Now I can't say that I have any shapefiles lying around without 7-bit ASCII names, so it wouldn't surprise me if there are errors in this area. I'll try and take a look at this, however I'm fairly short on time this week.
comment:5 by , 13 years ago
To clarify, there are two separate bugs in the regression test:
- selecting the string doesn't set the encoding, so e.g. if the native encoding is ISO8859-1, the ISO8859-1-encoded version of that address doesn't mach the UTF-8 version. This is easy to fix as above.
- If the database is SQL_ASCII, then 35 bytes that are the UTF-8 version of a 32-character address doesn't fit in a varchar(32). The fix is either to use a shorter string, or a longer varchar, or to explicitly create the regression database with a particular encoding.
comment:6 by , 13 years ago
Creating the DB with a known encoding seems good to me. We really need to be more in control of the environment our testsuite runs in, as much as I'd like to create a whole cluster to enforce such control.
@gdt: the DB creation code is in regress/run_test, if you want to come up with a patch. Make sure it works from 8.4 to 9.2
comment:7 by , 13 years ago
comment:8 by , 13 years ago
Summary: | loader/Latin1 regression failure (NetBSD, postgresql 8.4.10) → loader/Latin1 regression failure with database SQL_ASCII encoding |
---|
With the following, the loader/Latin1 test passes even when pgsql was initialized with no locale and hence is SQL_ASCII. Note that I've chosen to set the encoding to ISO8859-1 instead of UTF-8, to force showing the translation on load and query works too.
(Of course, the commented-out —locale line is not needed; that fails on my system and I'm not sure why — it's left as something to try.)

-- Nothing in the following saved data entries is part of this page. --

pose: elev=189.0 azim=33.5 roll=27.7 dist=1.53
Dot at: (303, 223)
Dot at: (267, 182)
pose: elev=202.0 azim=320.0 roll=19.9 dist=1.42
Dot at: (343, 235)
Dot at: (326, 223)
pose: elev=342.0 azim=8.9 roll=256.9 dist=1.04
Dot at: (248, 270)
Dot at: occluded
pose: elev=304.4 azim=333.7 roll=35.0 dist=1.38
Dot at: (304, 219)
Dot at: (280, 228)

Index: regress/run_test =================================================================== --- regress/run_test (revision 8924) +++ regress/run_test (working copy) @@ -559,7 +559,8 @@ # ON_ERROR_STOP is used by psql to return non-0 on an error _psql_opts="--no-psqlrc --variable ON_ERROR_STOP=true" - createdb --template=template0 --lc-collate="C" "${DB}" > ${TMPDIR}/regress_log + # --locale en_US.UTF-8 + createdb --encoding=ISO8859-1 --template=template0 --lc-collate="C" "${DB}" > ${TMPDIR}/regress_log createlang plpgsql "${DB}" >> ${TMPDIR}/regress_log # Count database objects before installing anything Index: regress/loader/Latin1.select.sql =================================================================== --- regress/loader/Latin1.select.sql (revision 8924) +++ regress/loader/Latin1.select.sql (working copy) @@ -1 +1,2 @@ +SET CLIENT_ENCODING to UTF8; SELECT * FROM loadedshp;
comment:9 by , 13 years ago
I believe the —locale line fails on my system because LC_COLLATE is not implemented well enough to satisfy postgresql. But just setting the encoding is enough for the test, because it's just about encoding round trips and no actual locale processing is needed.

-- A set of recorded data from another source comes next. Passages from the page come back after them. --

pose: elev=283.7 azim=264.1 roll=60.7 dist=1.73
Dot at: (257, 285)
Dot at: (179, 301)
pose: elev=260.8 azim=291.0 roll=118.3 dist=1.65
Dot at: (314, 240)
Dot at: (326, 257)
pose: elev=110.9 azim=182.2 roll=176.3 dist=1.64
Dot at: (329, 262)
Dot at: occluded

comment:10 by , 13 years ago
Does forcing the encoding to UTF-8 work just as well? I don't want to test against ISO8859-1 when that's not a best practice, we prefer everyone to use UTF-8 encodings.
comment:11 by , 13 years ago
Yes, forcing to UTF-8 works too (with the set client encoding in the select). Clean patch:
Index: regress/run_test =================================================================== --- regress/run_test (revision 9084) +++ regress/run_test (working copy) @@ -559,7 +559,7 @@ # ON_ERROR_STOP is used by psql to return non-0 on an error _psql_opts="--no-psqlrc --variable ON_ERROR_STOP=true" - createdb --template=template0 --lc-collate="C" "${DB}" > ${TMPDIR}/regress_log + createdb --encoding=UTF-8 --template=template0 --lc-collate="C" "${DB}" > ${TMPDIR}/regress_log createlang plpgsql "${DB}" >> ${TMPDIR}/regress_log # Count database objects before installing anything Index: regress/loader/Latin1.select.sql =================================================================== --- regress/loader/Latin1.select.sql (revision 9084) +++ regress/loader/Latin1.select.sql (working copy) @@ -1 +1,2 @@ +SET CLIENT_ENCODING to UTF8; SELECT * FROM loadedshp;
Editing the loader.out and re-running, I find that with the column declared as varchar(35) the insert works, and as varchar(34) it errors. So this seems to be a postgresql issue (as compiled, i18n is hard it seems), not a postgis issue, and I'm looking into it there.